• Exercise goal
Using the text about Rock's special "Selective Outrage," decide whether each statement agrees with it: (a) Rock performed the special at the Hippodrome Theatre in Baltimore; (b) David Spade hosted the pre-show; (c) "Tamborine" was released in 2016. Answer yes or no for each and quote the words from the text that settle it.

Rock waited a year to hit back and chose a significant venue for his counterattack. "Selective Outrage" follows Rock's 2018 Netflix special "Tamborine," part of a $40 million deal he signed in 2016. He performed onstage at the Hippodrome Theatre in Baltimore, MD. Netflix streamed it live globally – a first for the service, which produced the gig as if were a sports event. There was an unnecessary half-hour pre-show hosted by Ronny Chieng featuring bits from Rock's fellow comics and friends Arsenio Hall, Leslie Jones, JB Smoove and Deon Cole.
"Everybody that really knows, knows I had nothing to do with that," Rock says before really roughing it up. "I did not have any entanglement."
A montage of celebrities including Amy Schumer, Matthew McConaughey, Rosie Perez, Woody Harrelson, Sir Paul McCartney, and Wanda Sykes pre-recorded well-wishes for Rock as if he were about to freefall from a skyscraper instead of performing material he's been workshopping for months. There is a tension inherent to live broadcast but here, not so much. Regardless of that, between this and the extended hail-fellow-well-met tight-twos by his buds, the lead-up took on the feeling of a wake or a "get well" rally for someone who recently emerged from a coma.
A post-set breakdown was no better. Hosted by David Spade and Dana Carvey and featuring Yvonne Orji and Kareem Abdul Jabbar alongside Hall and Smoove, the idea was for the comics to lend their expert opinion about each joke – entirely unnecessary, given that they landed as they should have.
Besides, the incendiary fervor of the closing segment eclipses the rest of it in the immediate memory.
"And for people that don't know what everybody knows, Will Smith, his wife was f***ing her son's friend," Rock says. "Now, I normally would not talk about this s**t. But for some reason, these n****s put this s**t on the Internet." He's referring to the 2020 episode of "Red Table Talk" where Smith and Jada Pinkett Smith discuss their separation and her "entanglement" with R&B singer August Alsina.

Saved entries
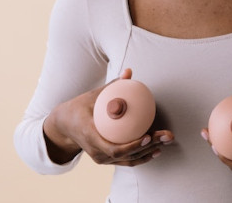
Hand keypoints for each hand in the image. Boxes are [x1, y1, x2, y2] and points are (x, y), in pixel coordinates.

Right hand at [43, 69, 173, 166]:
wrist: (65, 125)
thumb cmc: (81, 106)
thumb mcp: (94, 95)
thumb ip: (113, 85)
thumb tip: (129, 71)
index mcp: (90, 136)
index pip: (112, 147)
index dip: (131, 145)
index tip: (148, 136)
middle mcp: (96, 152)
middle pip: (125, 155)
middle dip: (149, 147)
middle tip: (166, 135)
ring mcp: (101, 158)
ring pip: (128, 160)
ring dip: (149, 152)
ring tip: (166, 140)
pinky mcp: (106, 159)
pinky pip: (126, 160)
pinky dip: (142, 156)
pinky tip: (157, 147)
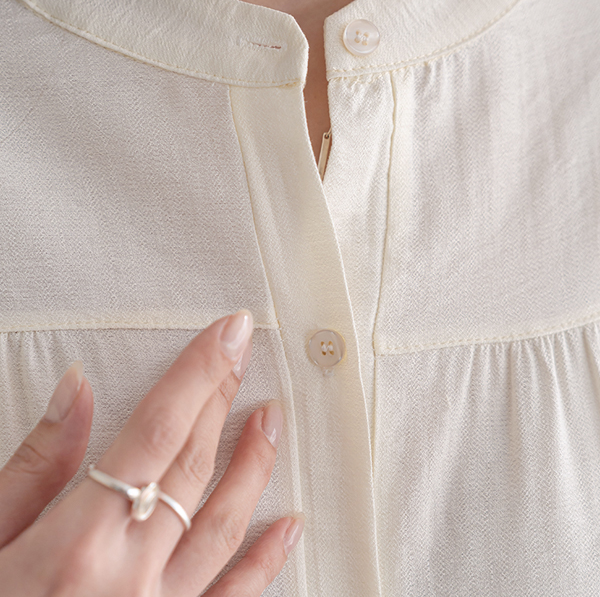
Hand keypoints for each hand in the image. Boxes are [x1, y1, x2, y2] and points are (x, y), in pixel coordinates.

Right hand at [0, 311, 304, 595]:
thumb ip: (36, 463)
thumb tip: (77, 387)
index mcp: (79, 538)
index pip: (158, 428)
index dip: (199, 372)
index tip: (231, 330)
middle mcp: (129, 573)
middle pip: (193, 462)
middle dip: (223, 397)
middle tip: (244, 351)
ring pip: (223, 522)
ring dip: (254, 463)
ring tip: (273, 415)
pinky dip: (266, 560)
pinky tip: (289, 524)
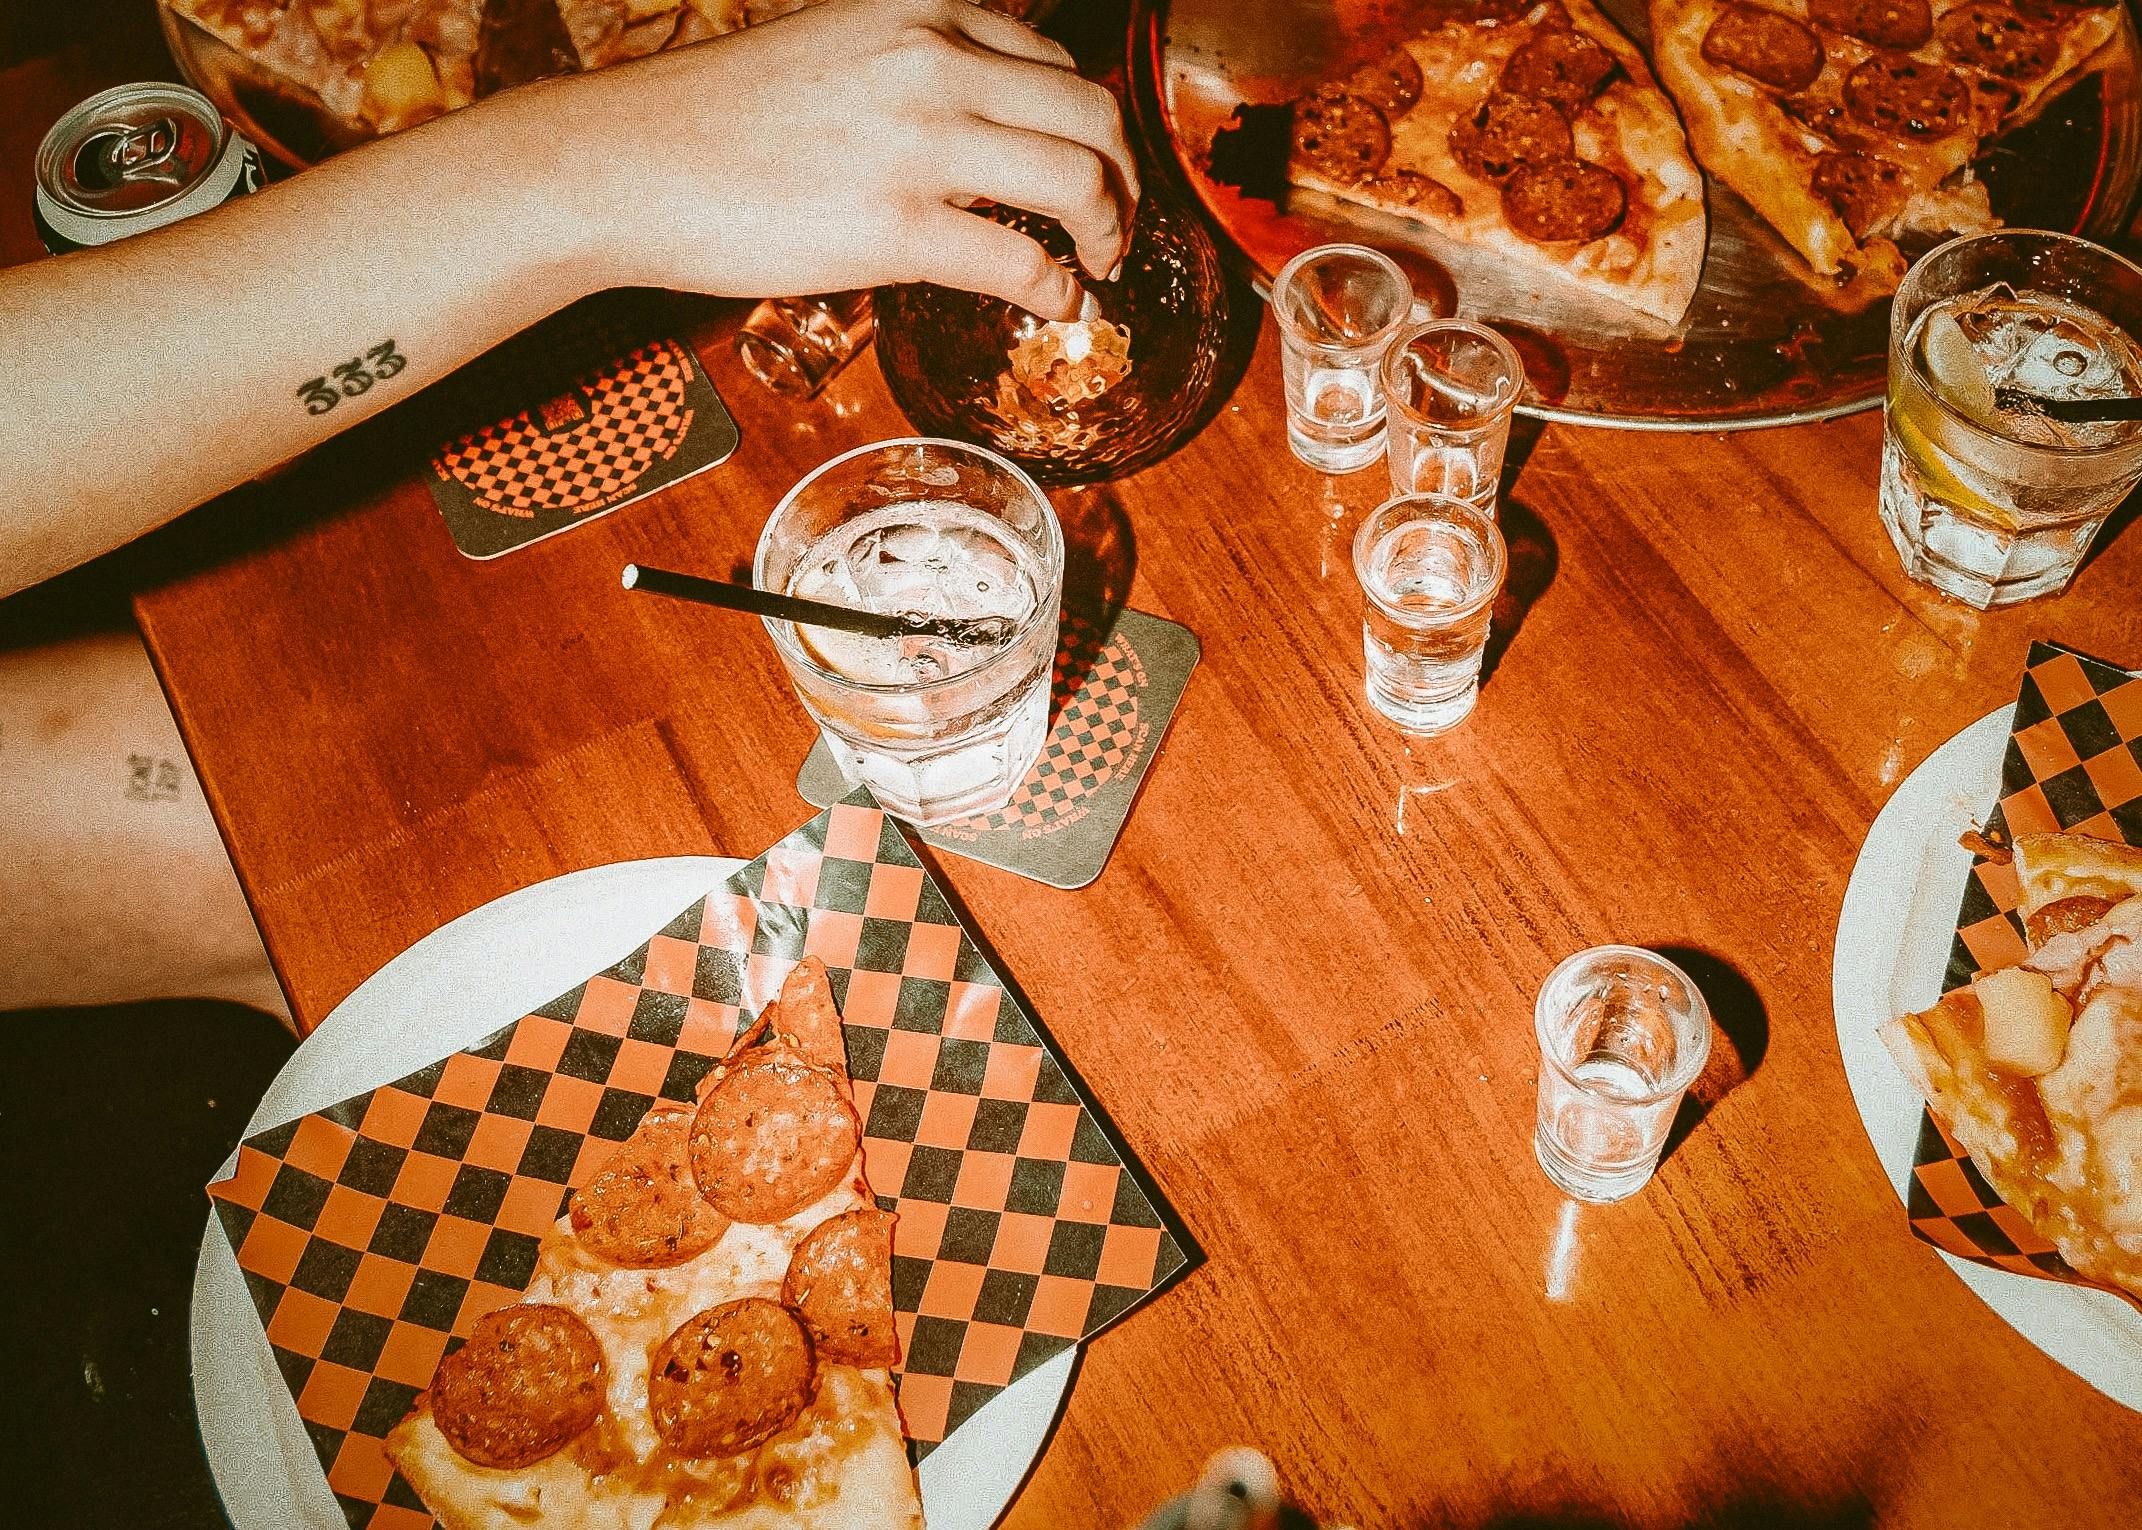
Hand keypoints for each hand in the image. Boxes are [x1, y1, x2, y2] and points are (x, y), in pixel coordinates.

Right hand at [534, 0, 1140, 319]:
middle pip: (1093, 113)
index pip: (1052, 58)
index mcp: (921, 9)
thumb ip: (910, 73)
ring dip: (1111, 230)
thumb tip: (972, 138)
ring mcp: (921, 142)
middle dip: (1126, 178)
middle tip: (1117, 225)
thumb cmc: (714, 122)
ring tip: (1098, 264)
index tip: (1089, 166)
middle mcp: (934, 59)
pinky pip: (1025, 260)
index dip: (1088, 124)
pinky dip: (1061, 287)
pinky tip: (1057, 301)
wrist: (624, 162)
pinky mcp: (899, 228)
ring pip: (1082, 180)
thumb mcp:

• Result of the task
(a) Yes: "He performed onstage at the Hippodrome Theatre in Baltimore, MD."
(b) No: "There was an unnecessary half-hour pre-show hosted by Ronny Chieng"
(c) No: "Rock's 2018 Netflix special"